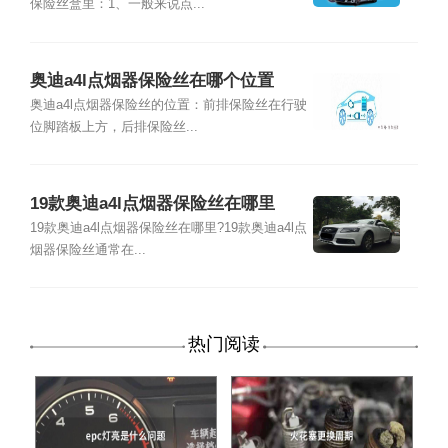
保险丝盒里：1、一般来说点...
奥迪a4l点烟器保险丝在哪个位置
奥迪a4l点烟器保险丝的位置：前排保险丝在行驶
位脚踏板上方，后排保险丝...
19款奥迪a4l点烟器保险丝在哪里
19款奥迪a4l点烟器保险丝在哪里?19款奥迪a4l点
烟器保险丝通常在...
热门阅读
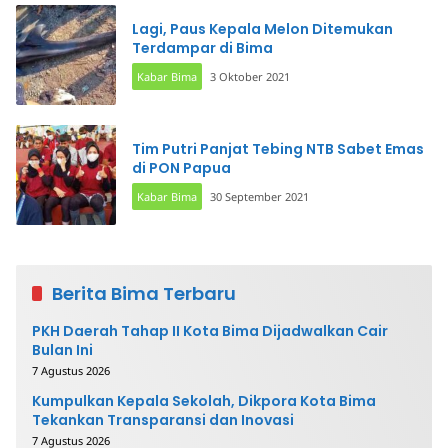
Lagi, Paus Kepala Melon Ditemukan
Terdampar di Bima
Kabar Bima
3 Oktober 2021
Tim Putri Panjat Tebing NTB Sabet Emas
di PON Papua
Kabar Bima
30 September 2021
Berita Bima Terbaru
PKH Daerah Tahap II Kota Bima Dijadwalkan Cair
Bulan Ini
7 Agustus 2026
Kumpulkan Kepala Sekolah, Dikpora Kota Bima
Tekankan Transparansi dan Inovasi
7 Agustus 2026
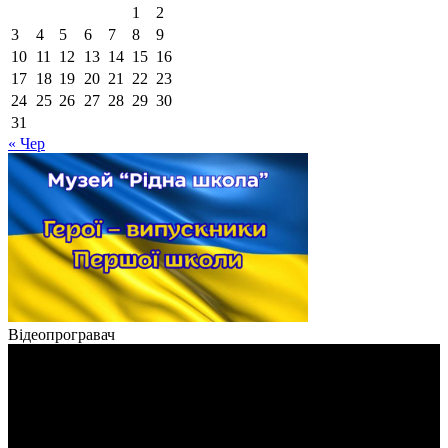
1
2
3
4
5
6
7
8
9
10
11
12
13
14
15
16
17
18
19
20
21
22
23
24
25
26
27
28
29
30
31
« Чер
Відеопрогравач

* * *

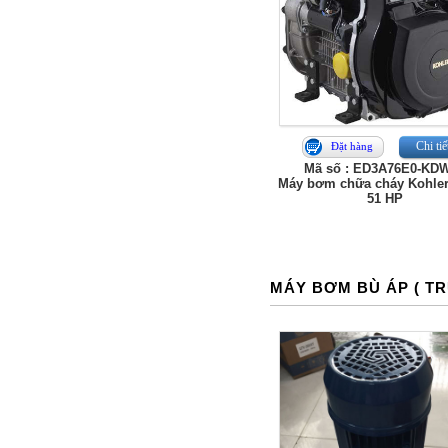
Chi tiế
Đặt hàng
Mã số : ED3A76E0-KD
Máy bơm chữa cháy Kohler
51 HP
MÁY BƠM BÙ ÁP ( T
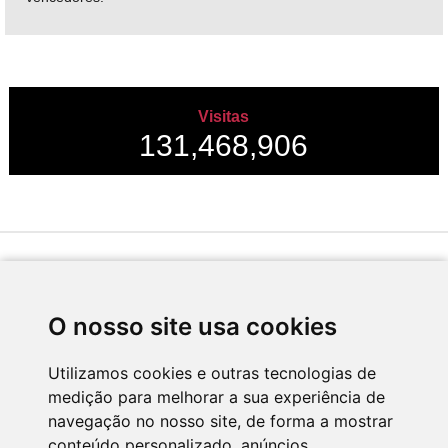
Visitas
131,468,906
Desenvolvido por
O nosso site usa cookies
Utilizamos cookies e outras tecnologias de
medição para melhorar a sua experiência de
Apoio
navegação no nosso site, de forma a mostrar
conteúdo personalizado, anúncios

--

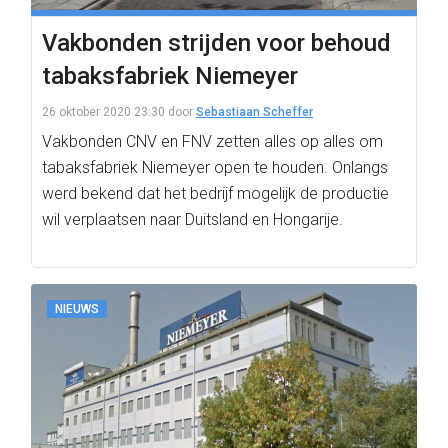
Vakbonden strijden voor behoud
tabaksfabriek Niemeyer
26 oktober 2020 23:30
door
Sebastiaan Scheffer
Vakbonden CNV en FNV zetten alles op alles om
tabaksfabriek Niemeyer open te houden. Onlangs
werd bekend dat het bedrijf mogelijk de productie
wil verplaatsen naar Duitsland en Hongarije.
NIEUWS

▶ _TASK GOAL_
Gather each line in the records that contains the word "site", and copy those lines out in full.

▶ _WORKED SOLUTION_
O nosso site usa cookies
navegação no nosso site, de forma a mostrar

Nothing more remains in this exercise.